Był od niej dwadzieścia lat starszy, niespecjalnie przystojny, mocno siwiejący i z pewnością gburowaty. Przynajmniej w moich oczach, od początku bowiem byłam świadkiem ich znajomości oraz powierniczką Maury, żeby nie powiedzieć przyjaciółką.
I
Pracowałyśmy razem w nadmorskim pensjonacie w okolicach Łeby. Był ustronnie położony, z dala od głównego deptaka, niedaleko ruchomych wydm. Zjeżdżali się tam goście szukający ciszy i spokoju, raczej zamożni, bo ceny nie były zachęcające dla plebsu. Poza tym w okolicy nie było żadnych popularnych rozrywek, ba, nawet małego sklepiku spożywczego. Nic, tylko pensjonat, rozległe piaski i wzburzone morze.

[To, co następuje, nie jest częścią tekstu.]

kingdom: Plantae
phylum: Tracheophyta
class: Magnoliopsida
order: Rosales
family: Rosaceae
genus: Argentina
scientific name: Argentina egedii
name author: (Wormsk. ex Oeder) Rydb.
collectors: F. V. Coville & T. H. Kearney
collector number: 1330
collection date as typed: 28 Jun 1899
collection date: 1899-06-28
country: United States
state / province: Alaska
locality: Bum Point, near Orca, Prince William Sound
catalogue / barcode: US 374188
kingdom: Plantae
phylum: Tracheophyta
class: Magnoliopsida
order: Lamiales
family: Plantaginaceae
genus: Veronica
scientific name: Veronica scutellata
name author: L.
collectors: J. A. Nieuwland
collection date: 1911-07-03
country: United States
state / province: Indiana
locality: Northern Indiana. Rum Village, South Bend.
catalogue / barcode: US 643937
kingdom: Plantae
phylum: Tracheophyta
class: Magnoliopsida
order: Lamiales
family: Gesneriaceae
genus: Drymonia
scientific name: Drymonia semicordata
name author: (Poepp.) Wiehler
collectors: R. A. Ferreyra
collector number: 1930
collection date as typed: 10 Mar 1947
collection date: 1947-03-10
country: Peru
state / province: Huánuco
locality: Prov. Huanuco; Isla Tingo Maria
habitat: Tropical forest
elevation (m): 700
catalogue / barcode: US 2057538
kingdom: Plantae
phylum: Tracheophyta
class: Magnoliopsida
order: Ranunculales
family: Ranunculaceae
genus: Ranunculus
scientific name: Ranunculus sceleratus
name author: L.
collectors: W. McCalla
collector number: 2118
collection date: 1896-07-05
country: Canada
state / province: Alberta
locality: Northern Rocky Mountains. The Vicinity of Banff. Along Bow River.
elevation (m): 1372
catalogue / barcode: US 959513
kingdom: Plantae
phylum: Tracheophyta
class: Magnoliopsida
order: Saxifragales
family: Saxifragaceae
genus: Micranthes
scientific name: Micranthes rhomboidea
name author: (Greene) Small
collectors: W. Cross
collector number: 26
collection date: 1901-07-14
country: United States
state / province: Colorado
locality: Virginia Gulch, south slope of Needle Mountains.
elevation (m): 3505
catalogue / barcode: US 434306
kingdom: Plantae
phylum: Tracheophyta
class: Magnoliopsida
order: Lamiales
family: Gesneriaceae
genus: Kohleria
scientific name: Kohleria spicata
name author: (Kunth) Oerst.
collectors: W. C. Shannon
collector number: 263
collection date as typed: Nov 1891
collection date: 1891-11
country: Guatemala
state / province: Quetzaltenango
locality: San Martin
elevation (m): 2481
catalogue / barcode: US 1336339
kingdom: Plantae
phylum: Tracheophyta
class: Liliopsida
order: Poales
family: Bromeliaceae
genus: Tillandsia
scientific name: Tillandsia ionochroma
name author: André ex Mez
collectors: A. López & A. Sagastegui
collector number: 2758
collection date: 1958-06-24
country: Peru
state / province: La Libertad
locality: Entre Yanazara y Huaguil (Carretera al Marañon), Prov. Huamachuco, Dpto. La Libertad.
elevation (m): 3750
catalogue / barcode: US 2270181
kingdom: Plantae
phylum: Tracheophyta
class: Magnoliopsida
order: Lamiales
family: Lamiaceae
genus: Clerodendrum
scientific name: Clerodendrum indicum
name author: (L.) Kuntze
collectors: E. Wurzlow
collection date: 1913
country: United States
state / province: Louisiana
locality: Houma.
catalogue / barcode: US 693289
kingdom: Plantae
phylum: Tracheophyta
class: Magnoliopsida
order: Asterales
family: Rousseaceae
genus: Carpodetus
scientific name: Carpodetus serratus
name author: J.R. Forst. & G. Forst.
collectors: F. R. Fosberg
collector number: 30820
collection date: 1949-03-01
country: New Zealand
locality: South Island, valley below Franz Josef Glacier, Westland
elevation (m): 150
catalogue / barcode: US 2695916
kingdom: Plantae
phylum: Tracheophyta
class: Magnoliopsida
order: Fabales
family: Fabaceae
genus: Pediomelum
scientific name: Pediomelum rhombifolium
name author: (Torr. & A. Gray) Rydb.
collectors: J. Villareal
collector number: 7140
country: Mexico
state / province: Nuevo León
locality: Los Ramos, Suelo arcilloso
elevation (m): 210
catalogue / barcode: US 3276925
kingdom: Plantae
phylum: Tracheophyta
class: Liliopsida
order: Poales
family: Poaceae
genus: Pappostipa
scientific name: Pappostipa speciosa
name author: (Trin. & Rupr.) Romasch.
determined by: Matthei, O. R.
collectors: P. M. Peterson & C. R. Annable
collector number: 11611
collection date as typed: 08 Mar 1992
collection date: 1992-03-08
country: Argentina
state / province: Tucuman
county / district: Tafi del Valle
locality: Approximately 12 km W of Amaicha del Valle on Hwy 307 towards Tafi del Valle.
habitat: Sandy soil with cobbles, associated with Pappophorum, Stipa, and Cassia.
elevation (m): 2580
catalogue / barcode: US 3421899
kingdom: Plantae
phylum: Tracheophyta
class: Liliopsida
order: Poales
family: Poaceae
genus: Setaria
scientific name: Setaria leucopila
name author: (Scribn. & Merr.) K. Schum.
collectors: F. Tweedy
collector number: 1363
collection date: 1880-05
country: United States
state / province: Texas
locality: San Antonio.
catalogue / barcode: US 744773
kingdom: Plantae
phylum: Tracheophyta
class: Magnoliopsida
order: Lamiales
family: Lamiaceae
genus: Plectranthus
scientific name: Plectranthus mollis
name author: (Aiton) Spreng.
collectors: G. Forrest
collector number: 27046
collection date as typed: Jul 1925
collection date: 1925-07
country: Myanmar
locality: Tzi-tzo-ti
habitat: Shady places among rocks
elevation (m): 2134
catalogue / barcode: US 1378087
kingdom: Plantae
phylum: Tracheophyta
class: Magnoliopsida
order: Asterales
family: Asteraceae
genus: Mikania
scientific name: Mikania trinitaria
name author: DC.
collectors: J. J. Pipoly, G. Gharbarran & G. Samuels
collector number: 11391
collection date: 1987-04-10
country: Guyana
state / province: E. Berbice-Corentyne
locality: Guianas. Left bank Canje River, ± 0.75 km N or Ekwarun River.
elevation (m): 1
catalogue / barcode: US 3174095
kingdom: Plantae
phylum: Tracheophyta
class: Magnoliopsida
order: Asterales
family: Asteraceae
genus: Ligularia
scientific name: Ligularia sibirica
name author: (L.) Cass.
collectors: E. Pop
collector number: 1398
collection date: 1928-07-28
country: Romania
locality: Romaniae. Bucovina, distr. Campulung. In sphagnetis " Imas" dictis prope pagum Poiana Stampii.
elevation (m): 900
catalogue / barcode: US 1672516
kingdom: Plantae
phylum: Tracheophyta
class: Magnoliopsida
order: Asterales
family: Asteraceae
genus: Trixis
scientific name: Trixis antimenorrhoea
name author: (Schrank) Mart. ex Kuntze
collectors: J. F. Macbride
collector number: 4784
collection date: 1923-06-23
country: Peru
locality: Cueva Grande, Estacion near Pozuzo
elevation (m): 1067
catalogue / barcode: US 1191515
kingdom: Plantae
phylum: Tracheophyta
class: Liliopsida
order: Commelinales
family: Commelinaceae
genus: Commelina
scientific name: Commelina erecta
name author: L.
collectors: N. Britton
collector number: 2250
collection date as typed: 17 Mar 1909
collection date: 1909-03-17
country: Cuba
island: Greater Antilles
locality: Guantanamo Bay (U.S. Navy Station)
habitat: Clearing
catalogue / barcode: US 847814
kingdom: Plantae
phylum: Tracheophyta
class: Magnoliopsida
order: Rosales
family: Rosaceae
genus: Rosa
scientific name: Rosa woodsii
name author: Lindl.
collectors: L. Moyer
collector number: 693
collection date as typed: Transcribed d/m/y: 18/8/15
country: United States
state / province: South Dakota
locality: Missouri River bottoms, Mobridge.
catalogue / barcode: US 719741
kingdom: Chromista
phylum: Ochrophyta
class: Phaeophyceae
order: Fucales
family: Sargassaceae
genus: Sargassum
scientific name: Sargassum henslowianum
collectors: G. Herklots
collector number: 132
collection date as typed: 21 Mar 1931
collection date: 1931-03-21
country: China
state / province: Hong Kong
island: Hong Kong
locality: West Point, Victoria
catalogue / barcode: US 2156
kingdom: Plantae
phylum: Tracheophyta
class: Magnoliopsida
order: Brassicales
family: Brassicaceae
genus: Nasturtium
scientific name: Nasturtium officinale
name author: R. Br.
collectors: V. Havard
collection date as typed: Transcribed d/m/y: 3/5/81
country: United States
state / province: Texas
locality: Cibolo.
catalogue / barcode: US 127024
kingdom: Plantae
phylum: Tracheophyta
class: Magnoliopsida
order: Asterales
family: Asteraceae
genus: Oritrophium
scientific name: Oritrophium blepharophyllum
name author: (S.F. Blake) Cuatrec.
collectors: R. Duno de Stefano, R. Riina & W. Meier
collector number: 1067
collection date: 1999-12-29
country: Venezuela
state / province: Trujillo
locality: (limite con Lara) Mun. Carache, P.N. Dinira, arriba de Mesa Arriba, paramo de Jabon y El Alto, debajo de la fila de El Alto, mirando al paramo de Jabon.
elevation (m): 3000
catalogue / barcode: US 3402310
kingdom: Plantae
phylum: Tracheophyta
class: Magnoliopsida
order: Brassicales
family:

Maura, jeśli tylko pogoda pozwalała, wygrzewała się na słońcu. Uwielbiała kąpiele słoneczne. Prężyła się na leżaku wypinając każdą część pięknego ciała do słońca, jak do kochanka. Świadoma własnej urody i naturalnego wdzięku bawiła się w zdobywanie męskich serc. Kusiła gości, nic nie obiecując, ani nie dając. Była śliczna, cudownie naiwna, choć doświadczona. Zanim tu przyjechała pracowała już w innych hotelach, w innych miastach. Miała za sobą kilka związków.
Często spóźniała się na swoje dyżury na recepcji. Byłam od niej starsza, spokojniejsza i wyrozumiała. Niesumienność przypisywałam prawom młodości, niedojrzałość naiwności. Była urocza, gdy z wciąż przyklejonym do ciała piaskiem wbiegała do zimnego holu, już z daleka przepraszając za spóźnienie. Wszystkiemu winne było słońce, tak tłumaczyła za każdym razem. Tylko w deszczowe lub pochmurne dni sumiennie stacjonowała w miejscu pracy.
W taki właśnie dzień przyjechał dystyngowany gość ubrany po wojskowemu. Zostawił czarne BMW na parkingu i ciągnąc za sobą walizkę z kółkach stanął przed uśmiechającą się Maurą.
- Dzień dobry – przywitała go uprzejmie. – Czym mogę panu służyć?
- Mam tutaj zarezerwowany apartament na cały sierpień – odpowiedział chłodno, mrożąc uśmiech na jej twarzy.
Maura spojrzała do książki rezerwacyjnej i niezrażona jego oziębłością kontynuowała czynności meldunkowe.
- Pan major Jasmin Brick?
- W rzeczy samej – odpowiedział impertynenckim tonem. – Proszę o klucze do pokoju. Jestem zmęczony. Jechałem tutaj wiele godzin, z Niemiec.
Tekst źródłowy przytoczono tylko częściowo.